Physicists find theory on graphene wrong and its conductivity is 10x greater than thought

02/06/2014 - 00:00


By Dexter Johnson - 

An international team of researchers has developed a novel way to produce graphene nanoribbons that enables electrons to travel though it without resistance at room temperature, a property known as ballistic transport. The ballistic transport properties measured by the researchers exceeds previous theoretical limits for graphene by a factor of ten, opening up the potential in the opinion of the researchers for graphene to usher in a new era in electronics despite the material's lack of a band gap. 

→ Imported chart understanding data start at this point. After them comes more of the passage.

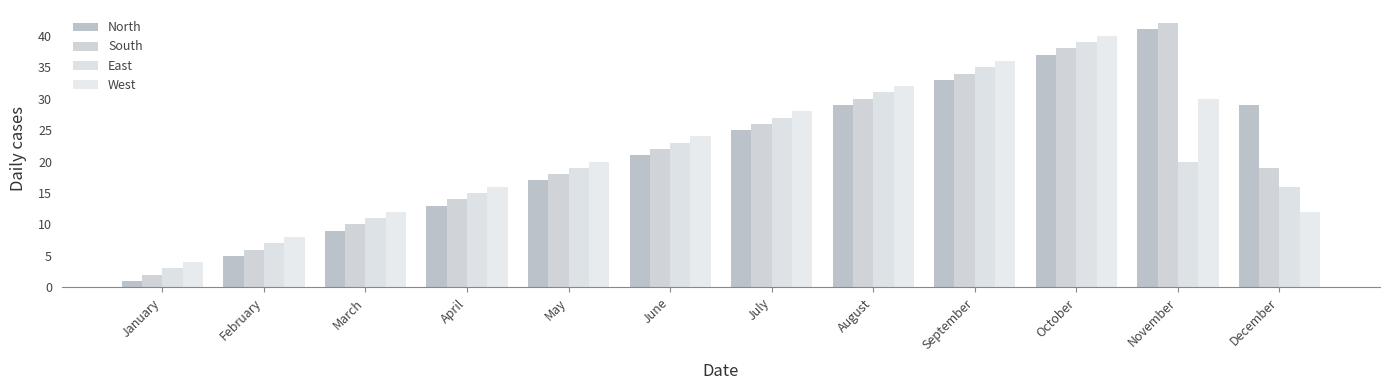

At how many categories does at least one series exceed 25?

6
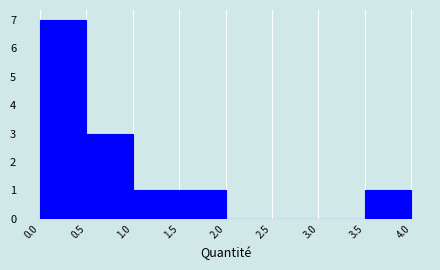

What is the height of the bar covering 0.5 to 1.0 on the x-axis? The values are not printed on the chart, so give them approximately, as read against the axis.

3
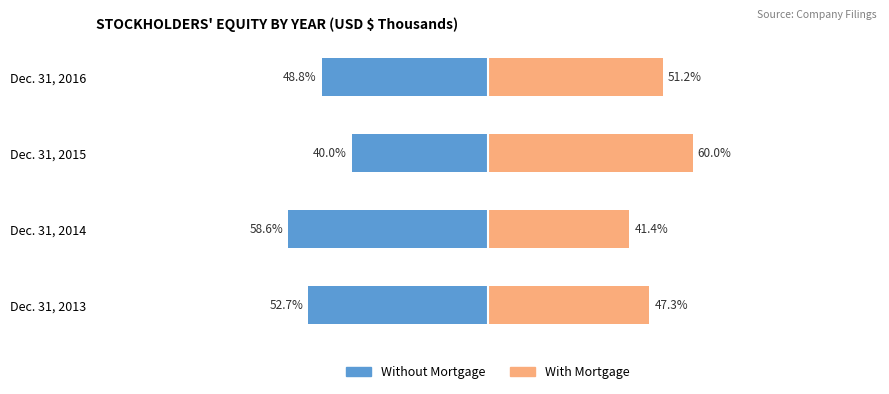

What is the difference between the maximum and minimum values in the With Mortgage series?

18.6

The team of researchers, including those at Georgia Institute of Technology along with others from Leibniz Universität Hannover in Germany, the Centre National de la Recherche Scientifique (CNRS) in France and Oak Ridge National Laboratory in the United States, has developed a process for producing graphene nanoribbons on a silicon wafer that results in such high electron mobility that the electrons behave more like photons do when in an optical fiber.

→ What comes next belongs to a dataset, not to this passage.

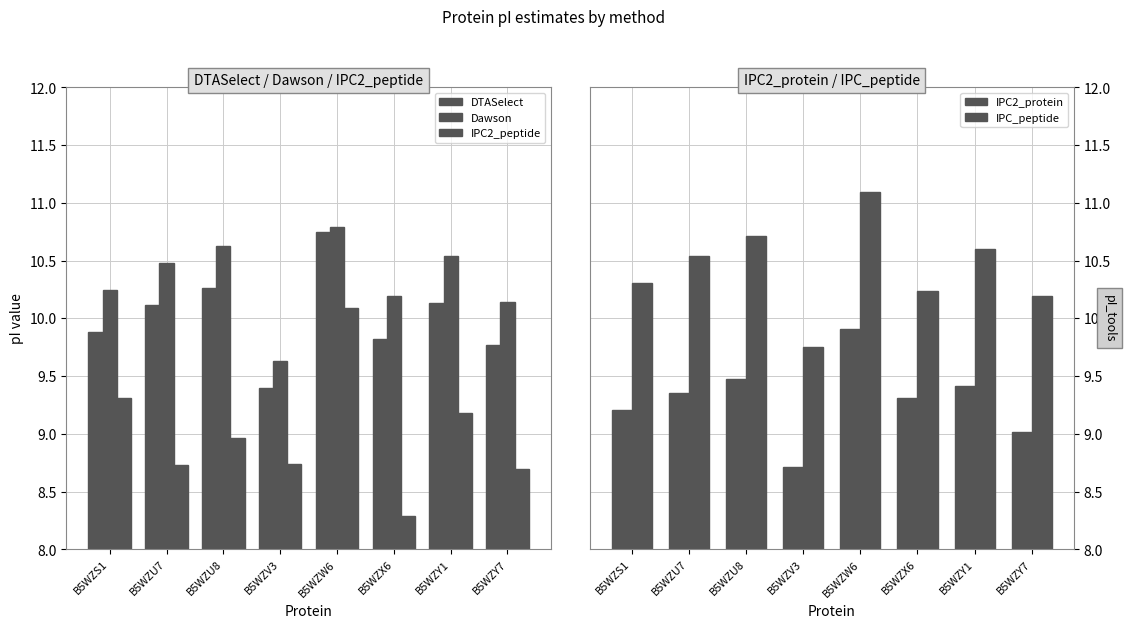

Which label corresponds to the largest value in the chart?

B5WZW6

The lack of inherent band gap in graphene—its inability to effectively stop and start the flow of electrons—has remained a major stumbling block in developing it for use in electronics. Of course, there have been various approaches to engineering a band gap into graphene, such as applying a strong electrical field to bilayer graphene. However, Walt de Heer, a Regent's professor in the School of Physics at the Georgia Institute of Technology, believes that we should stop trying to get graphene to behave like silicon, and instead design a new type of electronics that exploits graphene’s unique properties. This is along the lines of what Samsung proposed 18 months agoby developing new switches to exploit graphene’s electron mobility.